После разговоров с Максимом и Денисом я залезла в Интернет. На местном информационном портале уже висело сообщение о трагической гибели единственной дочери генерального директора ООО «ЮгРос» Г.М. Лушкиной – без всяких подробностей. Рядом с коротким текстом имелась фотография в траурной черной рамочке. Я внимательно рассмотрела снимок и прониклась жалостью к бедняжке Ариэлле, а вот к ее мамаше совсем не добрым чувством.
Еще не старая женщина – единственная наследница миллионного состояния! – имела вид бедной родственницы из аграрного захолустья. Ее простоватое лицо с безвкусным и неумело нанесенным макияжем являло богатейшую коллекцию кожных дефектов, неухоженные пшеничные брови вплотную приблизились к стадии колошения, а губы, наоборот, безнадежно увяли. С прической дела обстояли и вовсе плачевно: не слишком густые светлые волосы Ариэллы были прихвачены грошовым пластмассовым ободком, полностью открыв широкий, как у сома, выпуклый лоб. И даже в таком виде он не уравновесил рыхлые щеки! В общем, дочь Лушкиной воплощала типичный образ простой русской бабы, по причине общей замордованности и перманентного безденежья не приобщившейся к успехам современной индустрии красоты.

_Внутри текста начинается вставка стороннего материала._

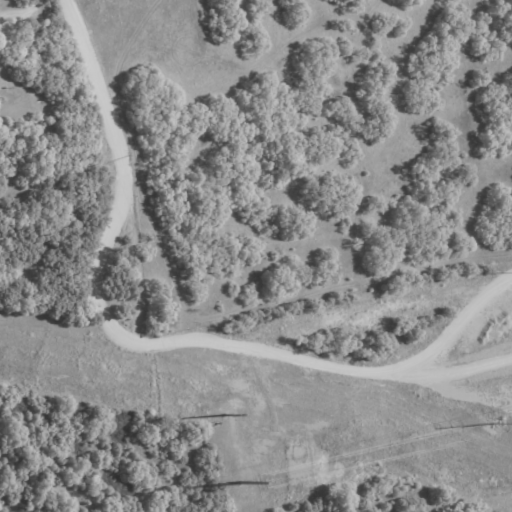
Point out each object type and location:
road: (21, 13)
road: (114, 138)
road: (299, 359)
road: (448, 370)
power tower: (223, 414)
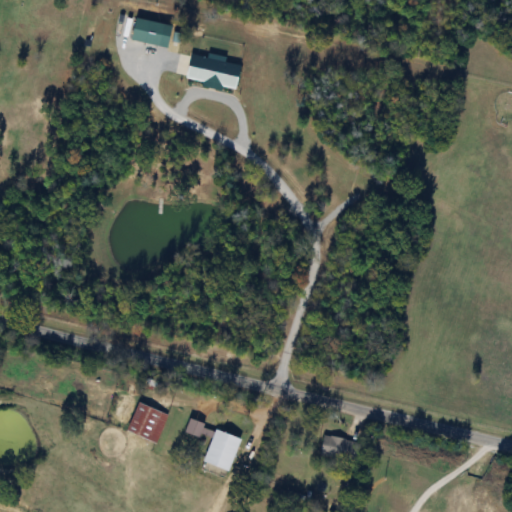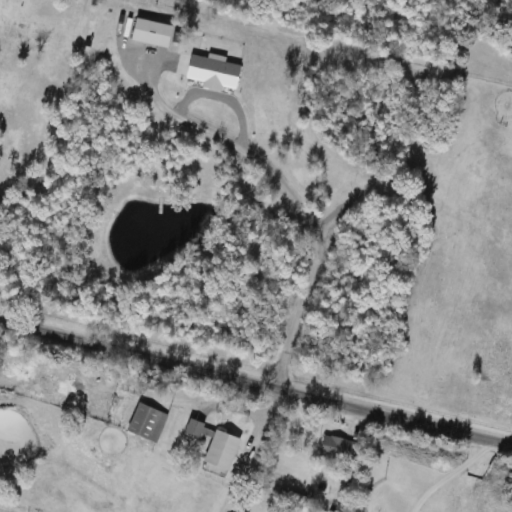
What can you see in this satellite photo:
road: (274, 178)
road: (254, 387)
building: (145, 422)
building: (192, 427)
building: (334, 447)
building: (219, 449)
road: (451, 472)
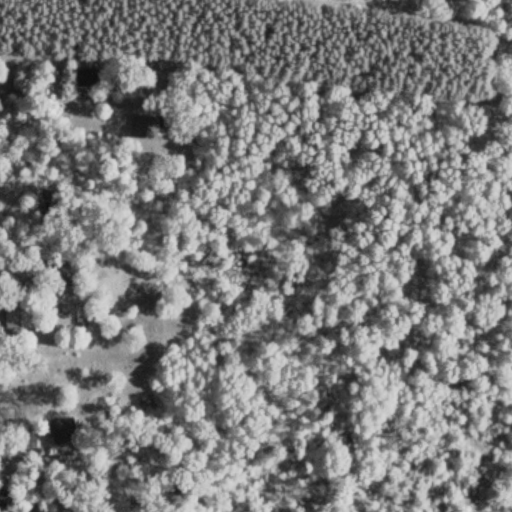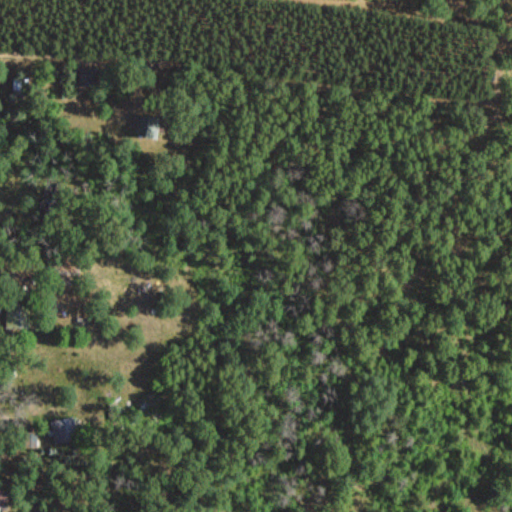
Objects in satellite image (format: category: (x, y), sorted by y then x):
building: (85, 74)
building: (18, 85)
building: (147, 126)
building: (61, 271)
building: (63, 428)
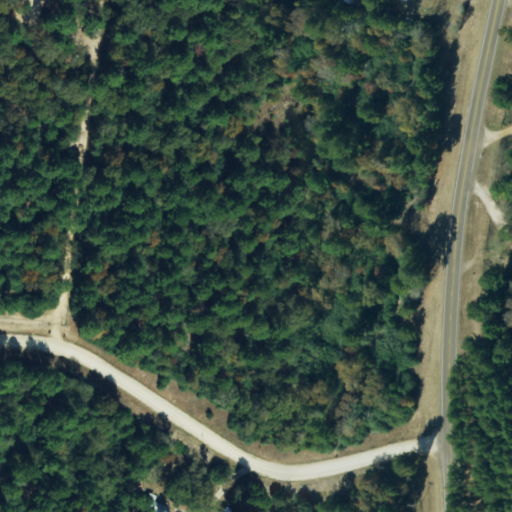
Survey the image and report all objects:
road: (491, 150)
road: (484, 247)
road: (454, 254)
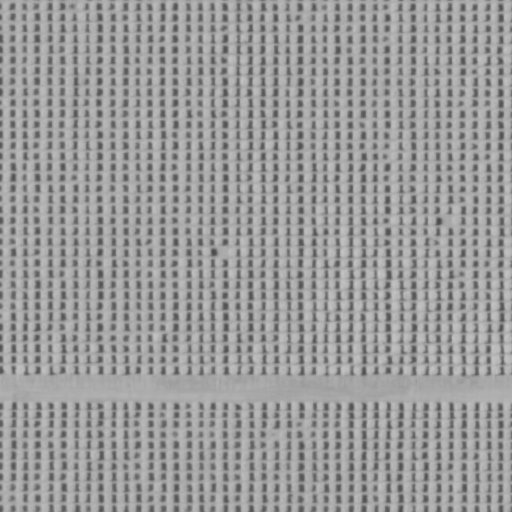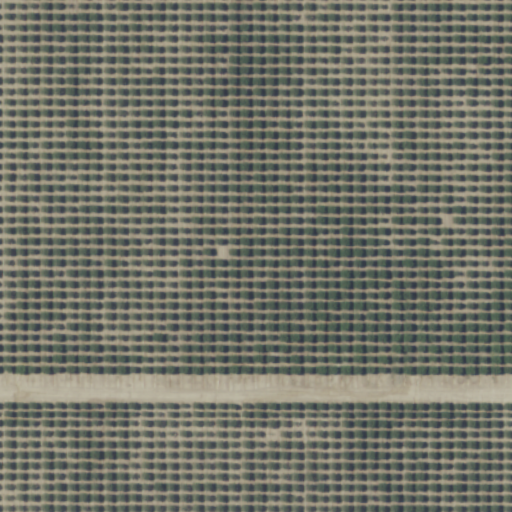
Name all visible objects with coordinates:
crop: (256, 256)
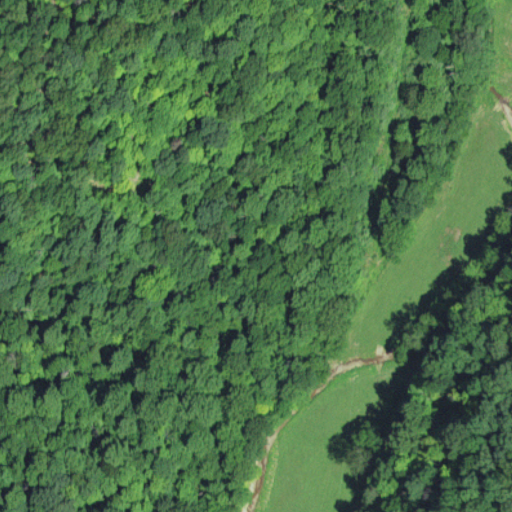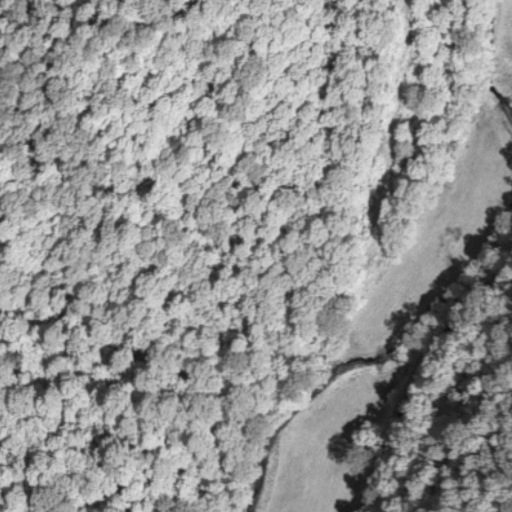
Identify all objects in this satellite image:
road: (459, 408)
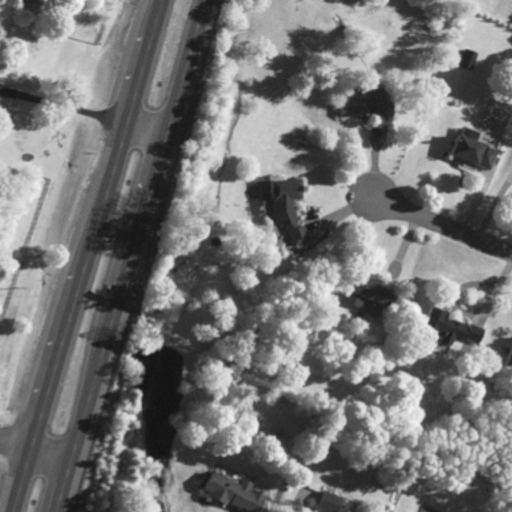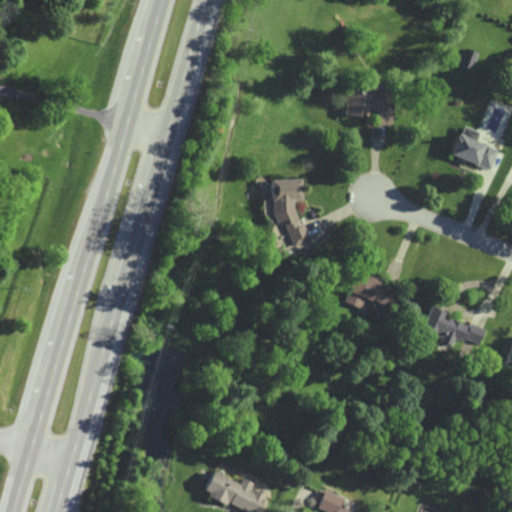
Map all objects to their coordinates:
building: (358, 100)
road: (62, 106)
road: (144, 129)
building: (470, 149)
building: (286, 207)
road: (440, 225)
road: (85, 255)
road: (129, 255)
building: (366, 291)
building: (448, 328)
building: (508, 356)
road: (34, 452)
building: (233, 492)
building: (329, 502)
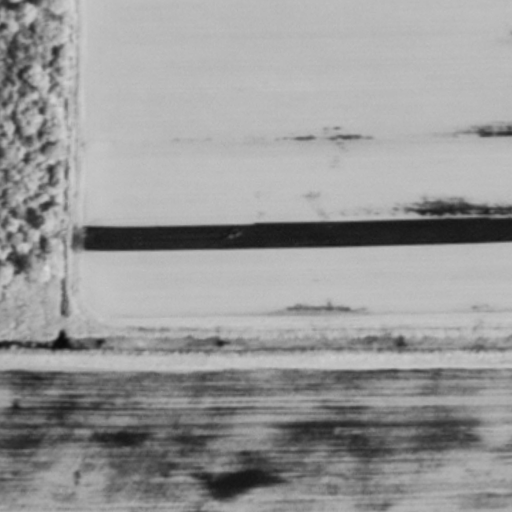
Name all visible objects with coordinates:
crop: (275, 263)
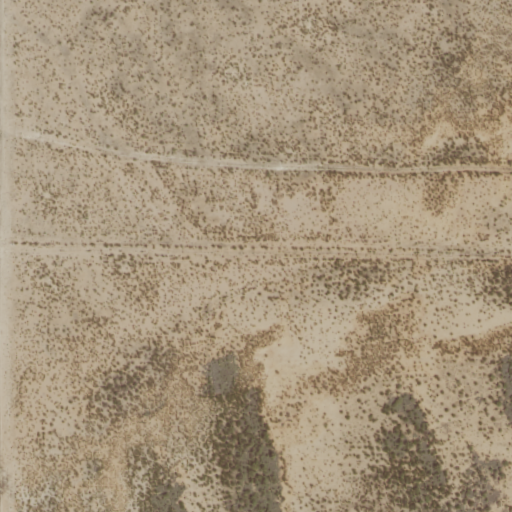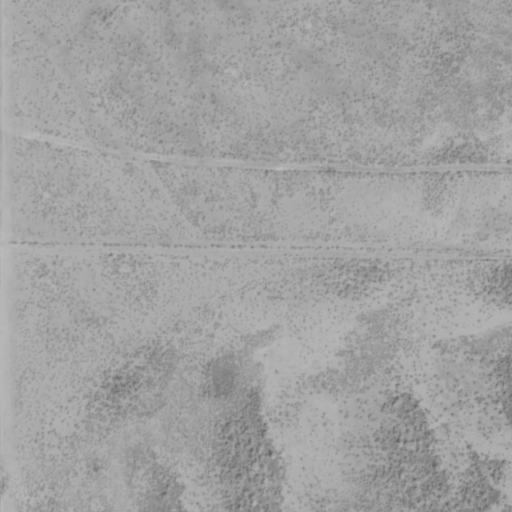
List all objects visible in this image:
road: (255, 121)
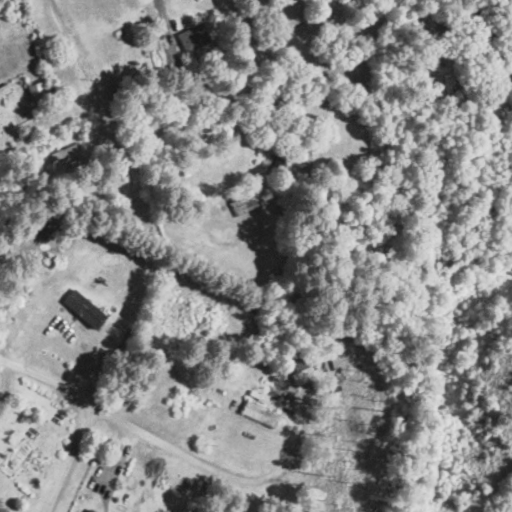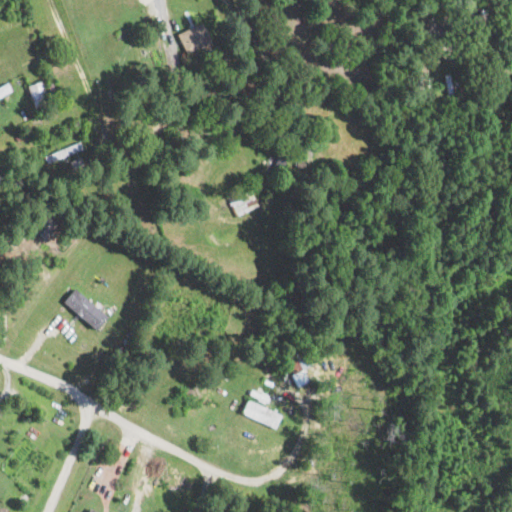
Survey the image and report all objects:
road: (494, 4)
building: (194, 36)
building: (194, 37)
building: (491, 48)
road: (76, 58)
building: (470, 82)
building: (4, 90)
building: (52, 90)
building: (37, 93)
building: (39, 95)
building: (427, 98)
building: (28, 134)
building: (18, 137)
building: (63, 153)
building: (278, 158)
building: (76, 161)
building: (300, 163)
building: (18, 198)
building: (241, 199)
building: (243, 203)
building: (293, 212)
building: (292, 225)
building: (48, 229)
road: (4, 288)
building: (393, 290)
building: (292, 301)
building: (84, 307)
building: (85, 308)
building: (294, 366)
building: (298, 366)
building: (260, 413)
building: (260, 414)
road: (129, 424)
road: (71, 460)
building: (91, 510)
building: (91, 511)
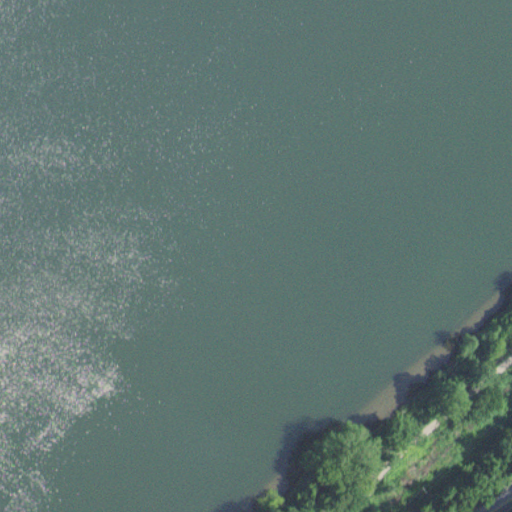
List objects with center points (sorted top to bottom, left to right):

– Господи, благослови моего косметолога! – вздохнула я, представив, как при неблагоприятных жизненных условиях могла бы выглядеть я сама.
Фактура-то у меня хорошая, но за ней ведь тоже уход нужен!
Заочно познакомившись с уже покойной Элечкой, я решила, что градус материнских чувств Самой Лушкиной был отнюдь не высок. Галина Михайловна явно уделяла своей покойной дочке гораздо меньше внимания, чем более любимому детищу – компании «ЮгРос». В противном случае богатая наследница и выглядела, и вела бы себя совсем по-другому. И уж точно у бедняжки не развилась бы та поистине смертельная зависимость от родительницы, которая толкнула ее на роковой шаг с крыши!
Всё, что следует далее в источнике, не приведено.